Named respondents in the suit were the Comelec, represented by acting Chair Christian Robert Lim, and Smartmatic, represented by its president, Cesar Flores.

Problems with machines

The petitioners told the high court that Comelec committed grave abuse of discretion in continuing to deal with Smartmatic following findings by the Joint Congressional Oversight Committee on the AES regarding problems with the PCOS machines that arose in the 2010 and 2013 polls.

Among these were the failure and malfunction of PCOS machines; disabling of the minimum security features before the elections; lack of source code review by interested parties; lack of digital signatures; voting, counting, canvassing/consolidation and transmission problems; noncrediting, misreading of votes or inaccuracy of results; and party-list election problems.

Relatively new group

The departure of the three senior officials will leave behind a relatively new group of commissioners—Arthur Lim, Luie Guia and Al Parreño.

Commissioner Christian Robert Lim, being the senior in the en banc, has been appointed acting chair starting Tuesday until President Aquino makes an official appointment probably in March after Congress has adjourned.

Misled

Reacting to the bishops’ letter last week, Brillantes said the prelates were misled by groups, particularly C3E, into believing that the election body had erred in tapping Smartmatic for the repair of the PCOS machines.

Brillantes said that the bishops were not properly informed that the contract had not yet been signed at the time and was still under negotiation.

‘Farewell gift’

C3E has called on the Senate blue ribbon committee and the Joint Congressional Oversight Committee to look into allegations that top Comelec officials got millions of pesos in “farewell gift” from Smartmatic in exchange for the contracts to revamp the PCOS machines for the 2016 elections.

“We will fight for our decision because it is right. We will not give the project to another firm because we believe that it should be given to Smartmatic,” Brillantes said on Monday.

He also challenged all those who would think otherwise to take it to the Supreme Court. “I dare those who say that this contract is not right, which I already signed, to bring it up to the highest court of this land and I will fight for it up to the end,” he said.

He maintained that the three of them did not violate anything in signing the contract since they were still mandated to do their duties until their retirement took effect. Brillantes said his term officially ended midnight of Feb. 2.
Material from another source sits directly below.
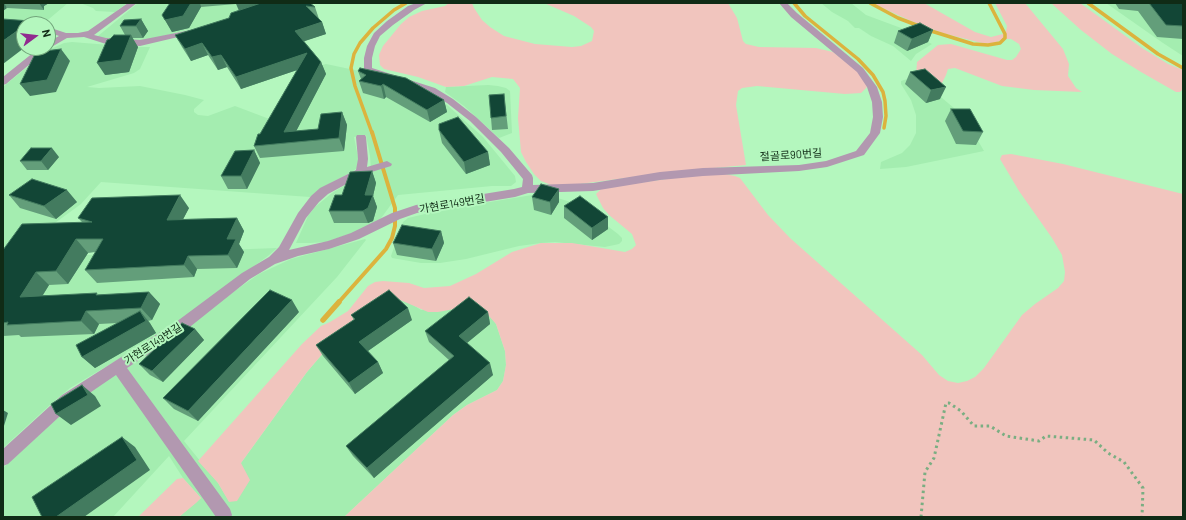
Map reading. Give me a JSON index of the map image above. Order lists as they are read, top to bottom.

Brillantes was appointed by President Aquino in January 2011 to serve the unfinished term of his predecessor, former Comelec Chair Jose Melo. He oversaw the second automated balloting in the country in 2013.

Brillantes was an election lawyer before his appointment in government, having defended controversial and powerful politicians in the country, including the late Fernando Poe Jr. and Eduardo “Danding” Cojuangco Jr. and deposed President Joseph Estrada, who is now mayor of Manila.

Tagle and Yusoph were the last two appointees of then President Gloria Macapagal-Arroyo. A retired Court of Appeals justice, Tagle joined the Comelec in July 2008.

Yusoph served as a provincial prosecutor in Marawi City before he was designated election commissioner in March 2009.

Comelec employees on Monday gave Brillantes, Tagle and Yusoph plaques of appreciation and serenaded them with the 1967 classic, “Can’t Take My Eyes off You.”